* [Your goal]: Read the lines of the data below and retrieve those with "worn".

Stored dataset items
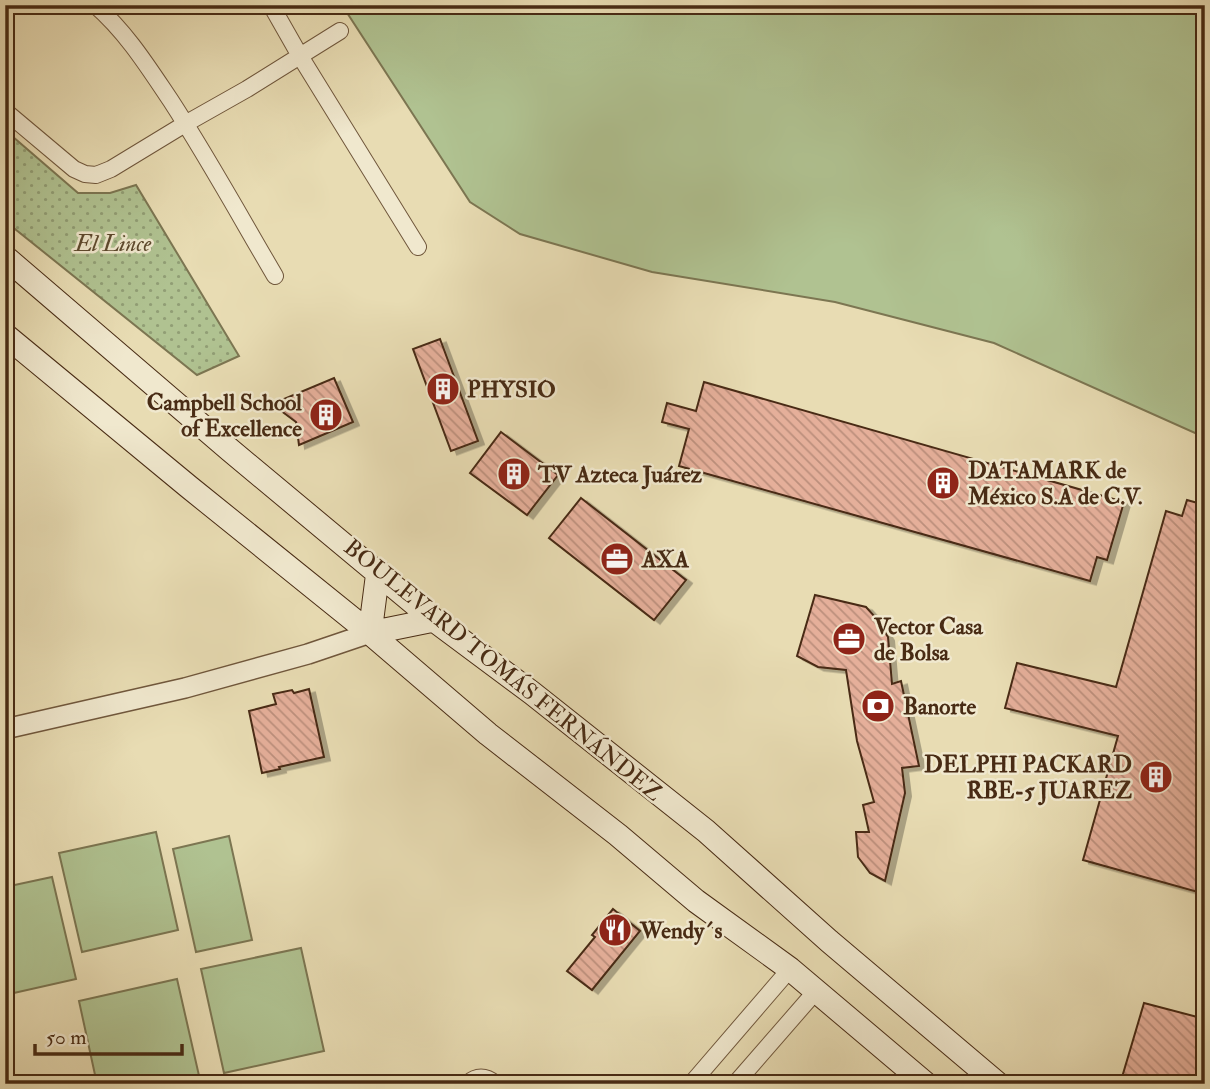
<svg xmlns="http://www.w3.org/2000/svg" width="1210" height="1089" viewBox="0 0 1210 1089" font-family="'IM FELL Double Pica',serif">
  <defs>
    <pattern id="park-dots" width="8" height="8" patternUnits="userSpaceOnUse" patternTransform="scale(1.75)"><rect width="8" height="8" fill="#b0c291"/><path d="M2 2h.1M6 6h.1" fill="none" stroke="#919e75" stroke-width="1.8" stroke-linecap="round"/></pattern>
    <pattern id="building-back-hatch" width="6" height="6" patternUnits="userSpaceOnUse" patternTransform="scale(1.75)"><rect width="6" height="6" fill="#e5af9a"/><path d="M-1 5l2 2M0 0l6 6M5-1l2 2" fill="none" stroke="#bc8f7c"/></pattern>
    <filter id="shadow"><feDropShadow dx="6" dy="3.5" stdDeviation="0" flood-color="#0004"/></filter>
  </defs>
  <rect width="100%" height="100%" fill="#e8dcb3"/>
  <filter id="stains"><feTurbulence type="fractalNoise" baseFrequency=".00286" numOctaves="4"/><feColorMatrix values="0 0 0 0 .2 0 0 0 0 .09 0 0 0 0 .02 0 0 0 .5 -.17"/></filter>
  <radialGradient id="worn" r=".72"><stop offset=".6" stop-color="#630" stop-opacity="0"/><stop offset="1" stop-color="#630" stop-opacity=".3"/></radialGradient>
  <path fill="url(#park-dots)" stroke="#7c7652" stroke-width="2" d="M5 130 78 193H110L136 185 239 356 197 375 5 221Z"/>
  <path fill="#b0c291" stroke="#7c7652" stroke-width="2" d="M342 5H1205V433H1195L994 343 835 302 652 272 520 234 470 202Z
    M156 832 178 930 82 952 59 853Z
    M229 836 252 940 196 952 173 849Z
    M52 877 76 979 5 995V887Z
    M301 948 324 1051 224 1073 201 969Z
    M177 979 200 1080 185 1084H97L79 1001Z"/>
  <path fill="url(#building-back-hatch)" stroke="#482b14" stroke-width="2" filter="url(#shadow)" d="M440 339 478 441 451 451 413 349Z
    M334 378 353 422 299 445 296 422 272 404Z
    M704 382 1124 502 1107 560 1097 557 1090 581 679 466 689 429 662 422 667 403 696 411Z
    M501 432 558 475 527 515 470 473Z
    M581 498 686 580 654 620 549 538Z
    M1187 500 1205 505V894L1083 860 1118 736 1005 708 1017 663 1116 687 1166 511 1182 516Z
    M815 595 866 607 876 618 888 637 892 684 901 681 919 766 902 768 905 793 885 881 870 873 858 857 856 832H869L863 805 874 802 857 741 846 670 818 667 797 656Z
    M309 689 324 757 279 767 280 769 262 773 249 711 276 704 273 694 292 690 294 693Z
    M613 909 640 931 592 990 567 971 595 937 592 935Z
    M1144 1003 1205 1019V1084H1120Z"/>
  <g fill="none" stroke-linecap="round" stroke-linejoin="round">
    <defs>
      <path id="minor" d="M95 5C127 33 148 67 171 101 208 158 241 218 275 276
        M271 5 300 56 418 247
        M5 111 74 169 85 174 96 175 111 169 185 124 247 89 340 31
        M467 1084C477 1075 486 1076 496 1084
        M691 1084 790 969
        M735 1084 816 991"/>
      <path id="tertiary" d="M5 729 185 688 308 654 370 633"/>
      <path id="secondary" d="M5 257 230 450 434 620 532 693 706 831 829 941 998 1084
        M5 335 189 487 370 633 488 734 618 835 696 901 790 969 926 1084
        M378 571 370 633 434 620"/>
    </defs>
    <use href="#minor" stroke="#70573c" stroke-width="18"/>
    <use href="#tertiary" stroke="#70573c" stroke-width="22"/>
    <use href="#secondary" stroke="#482b14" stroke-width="25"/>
    <use href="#minor" stroke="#f0e8ce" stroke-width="16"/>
    <use href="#tertiary" stroke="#f0e8ce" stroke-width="19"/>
    <use href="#secondary" stroke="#f0e8ce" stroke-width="23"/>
  </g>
  <defs>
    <symbol id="building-disc" viewBox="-11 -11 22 22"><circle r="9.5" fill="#8f2418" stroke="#f0e8ce"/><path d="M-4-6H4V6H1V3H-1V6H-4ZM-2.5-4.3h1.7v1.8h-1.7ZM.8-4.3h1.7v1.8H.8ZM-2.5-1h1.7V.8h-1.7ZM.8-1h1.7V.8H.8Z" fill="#fff"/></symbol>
    <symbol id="office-disc" viewBox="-11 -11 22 22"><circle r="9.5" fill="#8f2418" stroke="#f0e8ce"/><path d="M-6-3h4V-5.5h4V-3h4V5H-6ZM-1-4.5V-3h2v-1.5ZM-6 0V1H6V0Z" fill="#fff"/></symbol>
    <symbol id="bank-disc" viewBox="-11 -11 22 22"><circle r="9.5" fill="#8f2418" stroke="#f0e8ce"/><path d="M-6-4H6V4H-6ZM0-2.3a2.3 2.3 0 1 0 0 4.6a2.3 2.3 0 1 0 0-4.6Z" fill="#fff"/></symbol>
    <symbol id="restaurant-disc" viewBox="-11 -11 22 22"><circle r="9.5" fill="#8f2418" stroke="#f0e8ce"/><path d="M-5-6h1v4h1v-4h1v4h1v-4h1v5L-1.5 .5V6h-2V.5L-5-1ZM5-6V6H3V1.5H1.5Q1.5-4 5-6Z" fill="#fff"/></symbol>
  </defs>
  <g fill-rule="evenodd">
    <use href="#building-disc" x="424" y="370" width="38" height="38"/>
    <use href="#building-disc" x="307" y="396" width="38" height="38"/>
    <use href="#building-disc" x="495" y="455" width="38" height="38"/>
    <use href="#building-disc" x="924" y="464" width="38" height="38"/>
    <use href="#office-disc" x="598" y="540" width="38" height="38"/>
    <use href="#office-disc" x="830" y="620" width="38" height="38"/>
    <use href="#bank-disc" x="859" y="687" width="38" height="38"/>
    <use href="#building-disc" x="1137" y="758" width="38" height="38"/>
    <use href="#restaurant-disc" x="596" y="911" width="38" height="38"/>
  </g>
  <g text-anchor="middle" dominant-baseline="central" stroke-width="5" stroke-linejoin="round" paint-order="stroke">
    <g font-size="23" font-style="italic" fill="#5d492d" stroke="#f0e8ce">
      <text x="113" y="243">El Lince</text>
    </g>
    <g font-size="23" font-weight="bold" fill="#482b14" stroke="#f0e8ce" text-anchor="start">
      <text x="467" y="389">PHYSIO</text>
      <text x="302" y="402" text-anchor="end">Campbell School<tspan x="302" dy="26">of Excellence</tspan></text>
      <text x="968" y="470">DATAMARK de<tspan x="968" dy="26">México S.A de C.V.</tspan></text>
      <text x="538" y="474">TV Azteca Juárez</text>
      <text x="642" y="559">AXA</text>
      <text x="874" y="626">Vector Casa<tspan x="874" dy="26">de Bolsa</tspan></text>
      <text x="903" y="706">Banorte</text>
      <text x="1132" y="764" text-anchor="end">DELPHI PACKARD<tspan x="1132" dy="26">RBE-5 JUAREZ</tspan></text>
      <text x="640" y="930">Wendy´s</text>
    </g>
    <g font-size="23" fill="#482b14" stroke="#f0e8ce">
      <text transform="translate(503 670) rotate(39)">BOULEVARD TOMÁS FERNÁNDEZ</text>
    </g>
  </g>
  <rect width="1210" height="1089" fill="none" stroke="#e8dcb3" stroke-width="28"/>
  <rect x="7" y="7" width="1196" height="1075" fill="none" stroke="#482b14" stroke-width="3.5"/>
  <rect x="14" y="14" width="1182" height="1061" fill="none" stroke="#482b14" stroke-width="2"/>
  <path d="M35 1044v10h147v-10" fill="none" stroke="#482b14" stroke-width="3.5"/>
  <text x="46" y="1044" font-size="21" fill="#482b14" stroke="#f0e8ce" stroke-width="5" paint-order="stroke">50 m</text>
  <rect width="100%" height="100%" filter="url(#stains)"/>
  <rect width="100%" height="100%" fill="url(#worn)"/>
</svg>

* [Response box]:
  <radialGradient id="worn" r=".72"><stop offset=".6" stop-color="#630" stop-opacity="0"/><stop offset="1" stop-color="#630" stop-opacity=".3"/></radialGradient>
  <rect width="100%" height="100%" fill="url(#worn)"/>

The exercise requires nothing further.